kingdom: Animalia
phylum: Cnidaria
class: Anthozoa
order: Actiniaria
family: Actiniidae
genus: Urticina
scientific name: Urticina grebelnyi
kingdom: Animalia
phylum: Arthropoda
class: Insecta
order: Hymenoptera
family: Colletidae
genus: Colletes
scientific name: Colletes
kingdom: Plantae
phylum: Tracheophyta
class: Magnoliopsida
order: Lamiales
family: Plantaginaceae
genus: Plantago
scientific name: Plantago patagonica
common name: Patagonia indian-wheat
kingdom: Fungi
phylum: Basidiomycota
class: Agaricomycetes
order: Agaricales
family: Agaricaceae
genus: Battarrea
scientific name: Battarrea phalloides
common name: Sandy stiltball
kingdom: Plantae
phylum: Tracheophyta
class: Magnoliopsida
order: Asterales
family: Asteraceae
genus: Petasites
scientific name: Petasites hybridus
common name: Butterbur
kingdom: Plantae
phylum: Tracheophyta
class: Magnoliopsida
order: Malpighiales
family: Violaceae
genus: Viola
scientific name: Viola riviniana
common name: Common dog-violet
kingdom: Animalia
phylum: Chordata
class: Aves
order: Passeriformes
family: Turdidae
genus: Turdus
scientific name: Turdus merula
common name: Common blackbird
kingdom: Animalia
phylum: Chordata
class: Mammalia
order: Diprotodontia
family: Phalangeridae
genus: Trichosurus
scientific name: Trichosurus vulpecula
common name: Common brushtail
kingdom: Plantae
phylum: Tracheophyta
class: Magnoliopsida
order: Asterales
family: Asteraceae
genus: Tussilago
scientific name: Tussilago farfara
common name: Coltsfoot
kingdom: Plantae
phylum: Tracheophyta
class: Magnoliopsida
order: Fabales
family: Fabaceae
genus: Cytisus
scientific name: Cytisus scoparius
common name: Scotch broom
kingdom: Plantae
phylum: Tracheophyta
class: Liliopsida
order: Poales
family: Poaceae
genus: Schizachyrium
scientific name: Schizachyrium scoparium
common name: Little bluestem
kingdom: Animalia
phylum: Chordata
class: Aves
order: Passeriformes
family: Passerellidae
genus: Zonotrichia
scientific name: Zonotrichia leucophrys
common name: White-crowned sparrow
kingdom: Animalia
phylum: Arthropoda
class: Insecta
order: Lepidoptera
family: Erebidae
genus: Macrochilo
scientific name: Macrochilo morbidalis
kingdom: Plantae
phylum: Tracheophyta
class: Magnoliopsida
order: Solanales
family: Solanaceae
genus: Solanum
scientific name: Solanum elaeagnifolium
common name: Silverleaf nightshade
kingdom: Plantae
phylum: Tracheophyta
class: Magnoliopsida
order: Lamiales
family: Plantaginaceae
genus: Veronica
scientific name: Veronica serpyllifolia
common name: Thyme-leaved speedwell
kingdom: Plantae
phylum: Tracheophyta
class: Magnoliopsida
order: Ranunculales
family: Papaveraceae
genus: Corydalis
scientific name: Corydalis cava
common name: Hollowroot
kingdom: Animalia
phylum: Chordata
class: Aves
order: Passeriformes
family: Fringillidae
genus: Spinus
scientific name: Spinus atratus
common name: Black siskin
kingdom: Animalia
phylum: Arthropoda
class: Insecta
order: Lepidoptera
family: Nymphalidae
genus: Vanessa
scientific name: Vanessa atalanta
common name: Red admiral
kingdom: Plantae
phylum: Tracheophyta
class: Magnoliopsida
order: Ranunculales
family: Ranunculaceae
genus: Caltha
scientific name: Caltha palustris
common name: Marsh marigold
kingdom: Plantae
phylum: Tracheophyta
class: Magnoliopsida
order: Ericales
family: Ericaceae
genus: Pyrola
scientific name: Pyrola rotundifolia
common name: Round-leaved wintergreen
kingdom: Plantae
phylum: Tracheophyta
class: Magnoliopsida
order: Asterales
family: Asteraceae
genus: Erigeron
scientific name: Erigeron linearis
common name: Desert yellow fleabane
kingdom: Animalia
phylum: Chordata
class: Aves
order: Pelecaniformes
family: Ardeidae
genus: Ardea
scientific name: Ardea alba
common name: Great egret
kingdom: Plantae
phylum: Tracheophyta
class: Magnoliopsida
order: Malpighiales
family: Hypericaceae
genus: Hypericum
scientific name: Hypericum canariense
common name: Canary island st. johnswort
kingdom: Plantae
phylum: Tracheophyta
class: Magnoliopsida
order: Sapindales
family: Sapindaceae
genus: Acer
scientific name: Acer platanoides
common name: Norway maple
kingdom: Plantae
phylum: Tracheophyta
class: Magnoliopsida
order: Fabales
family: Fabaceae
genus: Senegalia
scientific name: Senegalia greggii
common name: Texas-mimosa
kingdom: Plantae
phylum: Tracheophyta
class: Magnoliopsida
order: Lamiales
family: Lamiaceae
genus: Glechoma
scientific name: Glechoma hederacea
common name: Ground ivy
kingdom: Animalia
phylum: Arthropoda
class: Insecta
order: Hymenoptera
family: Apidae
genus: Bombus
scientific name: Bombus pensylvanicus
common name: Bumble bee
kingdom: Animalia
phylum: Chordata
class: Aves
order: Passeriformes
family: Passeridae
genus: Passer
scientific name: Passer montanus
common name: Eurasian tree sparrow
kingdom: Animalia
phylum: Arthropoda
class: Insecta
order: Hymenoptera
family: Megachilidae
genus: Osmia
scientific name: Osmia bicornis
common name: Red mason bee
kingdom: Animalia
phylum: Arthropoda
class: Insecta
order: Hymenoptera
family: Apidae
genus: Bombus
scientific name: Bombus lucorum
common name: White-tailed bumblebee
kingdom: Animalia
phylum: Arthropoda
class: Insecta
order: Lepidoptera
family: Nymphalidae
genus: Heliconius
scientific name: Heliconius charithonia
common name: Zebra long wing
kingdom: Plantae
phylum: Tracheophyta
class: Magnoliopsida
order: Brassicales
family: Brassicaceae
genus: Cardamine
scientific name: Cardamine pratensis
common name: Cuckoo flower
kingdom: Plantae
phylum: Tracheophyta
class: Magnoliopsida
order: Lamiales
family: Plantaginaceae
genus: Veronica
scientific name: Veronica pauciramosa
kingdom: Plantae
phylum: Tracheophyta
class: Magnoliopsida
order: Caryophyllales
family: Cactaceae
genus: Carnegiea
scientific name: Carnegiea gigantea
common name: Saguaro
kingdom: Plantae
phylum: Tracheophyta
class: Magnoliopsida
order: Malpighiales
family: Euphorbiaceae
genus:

# WRITTEN PROBLEM
Please change each "phylum" in the entries above to "division" and write out all the lines again, leaving everything else as it is.

# CORRECT ANSWER
kingdom: Animalia
division: Cnidaria
class: Anthozoa
order: Actiniaria
family: Actiniidae
genus: Urticina
scientific name: Urticina grebelnyi
kingdom: Animalia
division: Arthropoda
class: Insecta
order: Hymenoptera
family: Colletidae
genus: Colletes
scientific name: Colletes
kingdom: Plantae
division: Tracheophyta
class: Magnoliopsida
order: Lamiales
family: Plantaginaceae
genus: Plantago
scientific name: Plantago patagonica
common name: Patagonia indian-wheat
kingdom: Fungi
division: Basidiomycota
class: Agaricomycetes
order: Agaricales
family: Agaricaceae
genus: Battarrea
scientific name: Battarrea phalloides
common name: Sandy stiltball
kingdom: Plantae
division: Tracheophyta
class: Magnoliopsida
order: Asterales
family: Asteraceae
genus: Petasites
scientific name: Petasites hybridus
common name: Butterbur
kingdom: Plantae
division: Tracheophyta
class: Magnoliopsida
order: Malpighiales
family: Violaceae
genus: Viola
scientific name: Viola riviniana
common name: Common dog-violet
kingdom: Animalia
division: Chordata
class: Aves
order: Passeriformes
family: Turdidae
genus: Turdus
scientific name: Turdus merula
common name: Common blackbird
kingdom: Animalia
division: Chordata
class: Mammalia
order: Diprotodontia
family: Phalangeridae
genus: Trichosurus
scientific name: Trichosurus vulpecula
common name: Common brushtail
kingdom: Plantae
division: Tracheophyta
class: Magnoliopsida
order: Asterales
family: Asteraceae
genus: Tussilago
scientific name: Tussilago farfara
common name: Coltsfoot
kingdom: Plantae
division: Tracheophyta
class: Magnoliopsida
order: Fabales
family: Fabaceae
genus: Cytisus
scientific name: Cytisus scoparius
common name: Scotch broom
kingdom: Plantae
division: Tracheophyta
class: Liliopsida
order: Poales
family: Poaceae
genus: Schizachyrium
scientific name: Schizachyrium scoparium
common name: Little bluestem
kingdom: Animalia
division: Chordata
class: Aves
order: Passeriformes
family: Passerellidae
genus: Zonotrichia
scientific name: Zonotrichia leucophrys
common name: White-crowned sparrow
kingdom: Animalia
division: Arthropoda
class: Insecta
order: Lepidoptera
family: Erebidae
genus: Macrochilo
scientific name: Macrochilo morbidalis
kingdom: Plantae
division: Tracheophyta
class: Magnoliopsida
order: Solanales
family: Solanaceae
genus: Solanum
scientific name: Solanum elaeagnifolium
common name: Silverleaf nightshade
kingdom: Plantae
division: Tracheophyta
class: Magnoliopsida
order: Lamiales
family: Plantaginaceae
genus: Veronica
scientific name: Veronica serpyllifolia
common name: Thyme-leaved speedwell
kingdom: Plantae
division: Tracheophyta
class: Magnoliopsida
order: Ranunculales
family: Papaveraceae
genus: Corydalis
scientific name: Corydalis cava
common name: Hollowroot
kingdom: Animalia
division: Chordata
class: Aves
order: Passeriformes
family: Fringillidae
genus: Spinus
scientific name: Spinus atratus
common name: Black siskin
kingdom: Animalia
division: Arthropoda
class: Insecta
order: Lepidoptera
family: Nymphalidae
genus: Vanessa
scientific name: Vanessa atalanta
common name: Red admiral
kingdom: Plantae
division: Tracheophyta
class: Magnoliopsida
order: Ranunculales
family: Ranunculaceae
genus: Caltha
scientific name: Caltha palustris
common name: Marsh marigold
kingdom: Plantae
division: Tracheophyta
class: Magnoliopsida
order: Ericales
family: Ericaceae
genus: Pyrola
scientific name: Pyrola rotundifolia
common name: Round-leaved wintergreen
kingdom: Plantae
division: Tracheophyta
class: Magnoliopsida
order: Asterales
family: Asteraceae
genus: Erigeron
scientific name: Erigeron linearis
common name: Desert yellow fleabane
kingdom: Animalia
division: Chordata
class: Aves
order: Pelecaniformes
family: Ardeidae
genus: Ardea
scientific name: Ardea alba
common name: Great egret
kingdom: Plantae
division: Tracheophyta
class: Magnoliopsida
order: Malpighiales
family: Hypericaceae
genus: Hypericum
scientific name: Hypericum canariense
common name: Canary island st. johnswort
kingdom: Plantae
division: Tracheophyta
class: Magnoliopsida
order: Sapindales
family: Sapindaceae
genus: Acer
scientific name: Acer platanoides
common name: Norway maple
kingdom: Plantae
division: Tracheophyta
class: Magnoliopsida
order: Fabales
family: Fabaceae
genus: Senegalia
scientific name: Senegalia greggii
common name: Texas-mimosa
kingdom: Plantae
division: Tracheophyta
class: Magnoliopsida
order: Lamiales
family: Lamiaceae
genus: Glechoma
scientific name: Glechoma hederacea
common name: Ground ivy
kingdom: Animalia
division: Arthropoda
class: Insecta
order: Hymenoptera
family: Apidae
genus: Bombus
scientific name: Bombus pensylvanicus
common name: Bumble bee
kingdom: Animalia
division: Chordata
class: Aves
order: Passeriformes
family: Passeridae
genus: Passer
scientific name: Passer montanus
common name: Eurasian tree sparrow
kingdom: Animalia
division: Arthropoda
class: Insecta
order: Hymenoptera
family: Megachilidae
genus: Osmia
scientific name: Osmia bicornis
common name: Red mason bee
kingdom: Animalia
division: Arthropoda
class: Insecta
order: Hymenoptera
family: Apidae
genus: Bombus
scientific name: Bombus lucorum
common name: White-tailed bumblebee
kingdom: Animalia
division: Arthropoda
class: Insecta
order: Lepidoptera
family: Nymphalidae
genus: Heliconius
scientific name: Heliconius charithonia
common name: Zebra long wing
kingdom: Plantae
division: Tracheophyta
class: Magnoliopsida
order: Brassicales
family: Brassicaceae
genus: Cardamine
scientific name: Cardamine pratensis
common name: Cuckoo flower
kingdom: Plantae
division: Tracheophyta
class: Magnoliopsida
order: Lamiales
family: Plantaginaceae
genus: Veronica
scientific name: Veronica pauciramosa
kingdom: Plantae
division: Tracheophyta
class: Magnoliopsida
order: Caryophyllales
family: Cactaceae
genus: Carnegiea
scientific name: Carnegiea gigantea
common name: Saguaro
kingdom: Plantae
division: Tracheophyta
class: Magnoliopsida
order: Malpighiales
family: Euphorbiaceae
genus:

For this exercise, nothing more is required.